» **Assignment**: Find the lines below in which the string "Hyndebox" occurs. Copy each one.

» **Data supplied**:
■ ■ ■ ■ ■ ■ ■

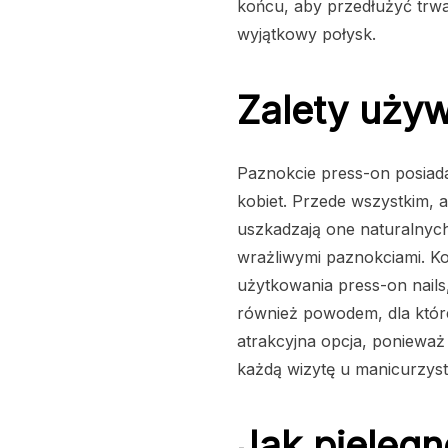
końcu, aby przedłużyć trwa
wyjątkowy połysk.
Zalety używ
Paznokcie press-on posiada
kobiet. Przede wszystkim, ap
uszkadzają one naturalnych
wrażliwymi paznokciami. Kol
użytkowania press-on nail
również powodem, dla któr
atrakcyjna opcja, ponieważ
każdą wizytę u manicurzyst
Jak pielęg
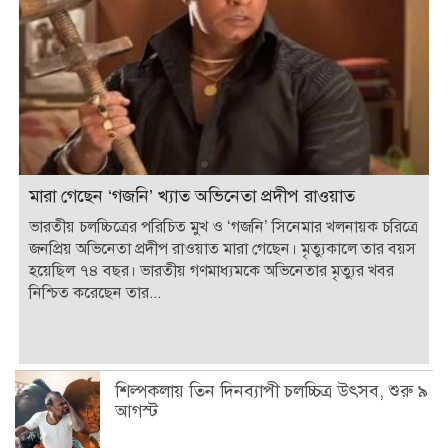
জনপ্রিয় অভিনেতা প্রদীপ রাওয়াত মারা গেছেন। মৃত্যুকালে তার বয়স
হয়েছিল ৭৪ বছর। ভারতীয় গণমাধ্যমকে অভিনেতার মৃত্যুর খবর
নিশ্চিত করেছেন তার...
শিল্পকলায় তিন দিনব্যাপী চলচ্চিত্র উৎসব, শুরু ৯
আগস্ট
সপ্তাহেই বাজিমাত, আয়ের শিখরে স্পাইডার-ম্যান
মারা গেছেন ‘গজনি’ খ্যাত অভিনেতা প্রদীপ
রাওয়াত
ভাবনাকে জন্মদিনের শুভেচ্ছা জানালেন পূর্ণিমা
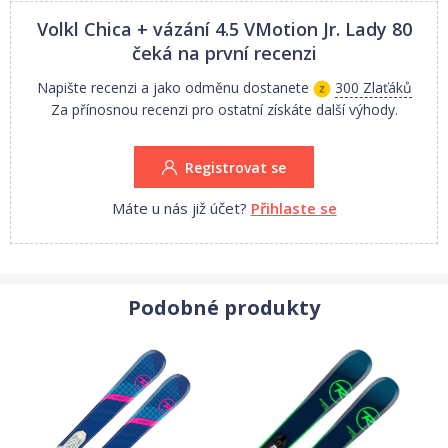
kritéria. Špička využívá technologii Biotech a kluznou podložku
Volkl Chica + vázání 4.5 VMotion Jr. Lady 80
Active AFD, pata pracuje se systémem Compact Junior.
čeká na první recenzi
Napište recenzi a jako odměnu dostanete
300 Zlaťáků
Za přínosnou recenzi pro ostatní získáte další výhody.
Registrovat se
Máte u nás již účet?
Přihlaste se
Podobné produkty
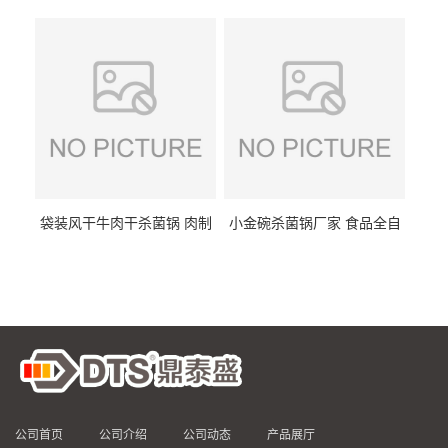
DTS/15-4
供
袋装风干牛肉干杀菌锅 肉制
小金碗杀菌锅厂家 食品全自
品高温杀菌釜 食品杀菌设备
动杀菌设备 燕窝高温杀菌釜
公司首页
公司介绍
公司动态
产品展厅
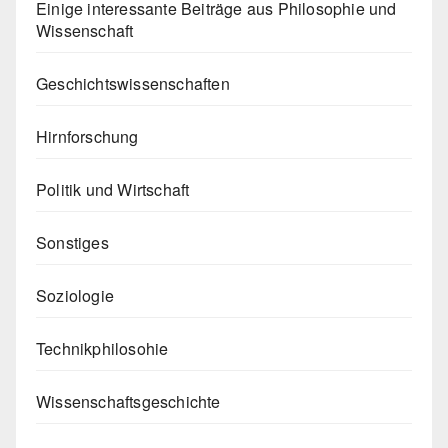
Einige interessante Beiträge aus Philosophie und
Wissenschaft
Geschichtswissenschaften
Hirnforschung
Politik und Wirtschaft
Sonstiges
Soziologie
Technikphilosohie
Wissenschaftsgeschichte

■ ■ ■ ■ ■ ■ ■

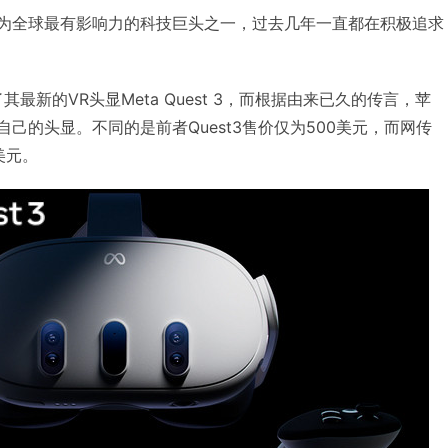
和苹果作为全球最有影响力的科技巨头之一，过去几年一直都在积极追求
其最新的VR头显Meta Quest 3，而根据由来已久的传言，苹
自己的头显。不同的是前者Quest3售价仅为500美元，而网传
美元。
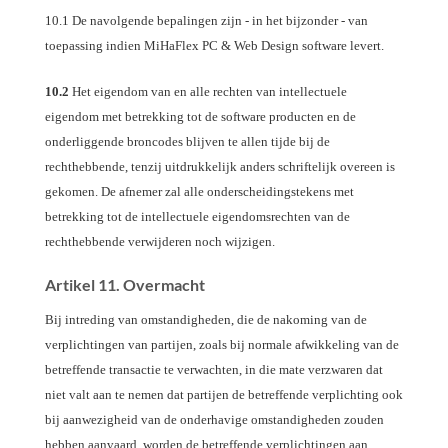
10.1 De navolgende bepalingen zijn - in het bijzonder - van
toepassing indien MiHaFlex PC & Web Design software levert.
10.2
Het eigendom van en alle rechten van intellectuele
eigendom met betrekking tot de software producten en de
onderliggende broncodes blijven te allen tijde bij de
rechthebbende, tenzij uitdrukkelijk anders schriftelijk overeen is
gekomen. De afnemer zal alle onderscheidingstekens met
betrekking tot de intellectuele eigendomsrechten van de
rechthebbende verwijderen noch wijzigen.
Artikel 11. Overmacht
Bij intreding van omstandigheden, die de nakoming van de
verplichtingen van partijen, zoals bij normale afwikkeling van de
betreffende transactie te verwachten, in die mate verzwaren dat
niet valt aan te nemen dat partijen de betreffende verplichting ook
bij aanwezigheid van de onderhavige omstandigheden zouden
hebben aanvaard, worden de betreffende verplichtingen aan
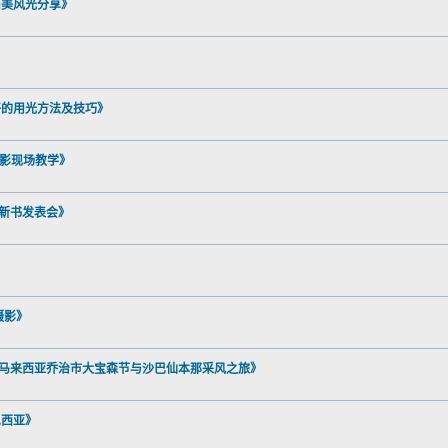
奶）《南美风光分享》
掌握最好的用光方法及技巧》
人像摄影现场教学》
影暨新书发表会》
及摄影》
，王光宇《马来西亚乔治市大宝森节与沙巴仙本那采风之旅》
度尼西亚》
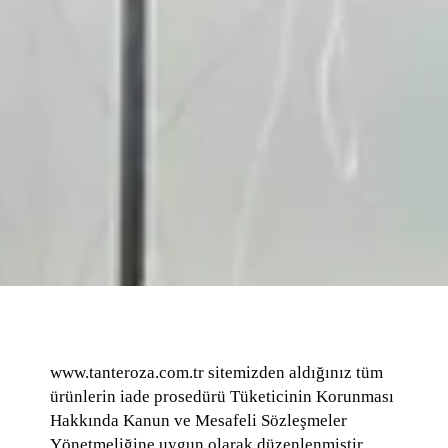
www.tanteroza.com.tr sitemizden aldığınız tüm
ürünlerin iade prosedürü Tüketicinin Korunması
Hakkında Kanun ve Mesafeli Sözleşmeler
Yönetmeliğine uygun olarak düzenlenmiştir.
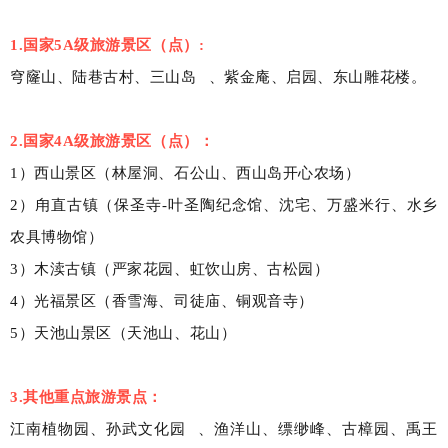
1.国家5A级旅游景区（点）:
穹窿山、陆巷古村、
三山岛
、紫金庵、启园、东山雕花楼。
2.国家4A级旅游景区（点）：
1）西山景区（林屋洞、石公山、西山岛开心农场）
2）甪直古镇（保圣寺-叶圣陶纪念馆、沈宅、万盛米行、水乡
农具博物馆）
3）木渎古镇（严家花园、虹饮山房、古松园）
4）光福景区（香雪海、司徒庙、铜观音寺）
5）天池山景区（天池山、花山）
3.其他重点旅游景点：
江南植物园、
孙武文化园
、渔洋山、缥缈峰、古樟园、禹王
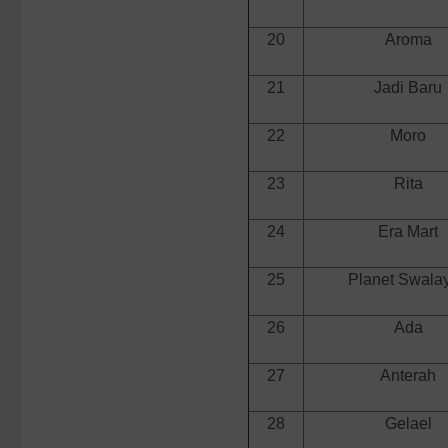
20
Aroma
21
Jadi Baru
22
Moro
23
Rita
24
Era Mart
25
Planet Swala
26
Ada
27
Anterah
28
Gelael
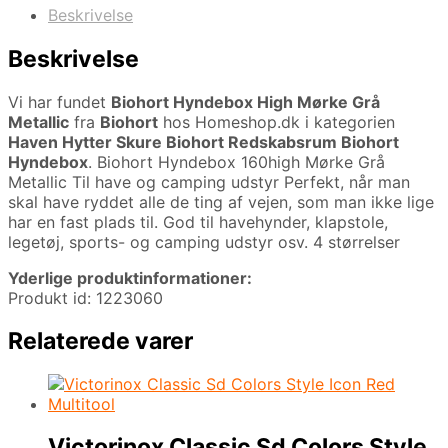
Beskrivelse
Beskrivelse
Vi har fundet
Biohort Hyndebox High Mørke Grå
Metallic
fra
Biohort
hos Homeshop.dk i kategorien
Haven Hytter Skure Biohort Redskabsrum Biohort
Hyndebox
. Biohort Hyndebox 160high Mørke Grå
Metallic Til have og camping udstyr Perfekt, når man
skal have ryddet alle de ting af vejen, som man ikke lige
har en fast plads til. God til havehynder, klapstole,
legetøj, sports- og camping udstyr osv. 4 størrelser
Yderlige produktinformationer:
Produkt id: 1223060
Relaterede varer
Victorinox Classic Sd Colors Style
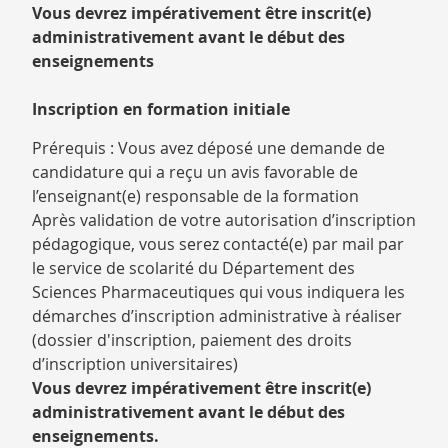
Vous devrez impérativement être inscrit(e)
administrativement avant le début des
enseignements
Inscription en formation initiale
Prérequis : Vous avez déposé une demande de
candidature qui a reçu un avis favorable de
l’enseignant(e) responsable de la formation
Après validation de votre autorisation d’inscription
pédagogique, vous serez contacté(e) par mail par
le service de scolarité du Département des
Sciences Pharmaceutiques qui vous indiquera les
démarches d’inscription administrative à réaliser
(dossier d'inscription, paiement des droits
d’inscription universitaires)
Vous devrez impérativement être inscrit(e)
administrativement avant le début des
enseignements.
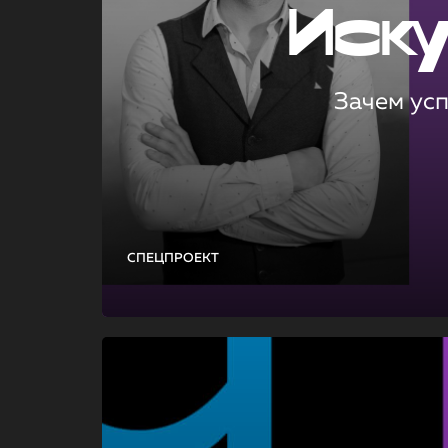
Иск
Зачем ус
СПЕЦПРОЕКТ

■ ■ ■ ■ ■ ■ ■

» **Solution to the problem**:
Biohort Hyndebox High Mørke Grå
Hyndebox
. Biohort Hyndebox 160high Mørke Grå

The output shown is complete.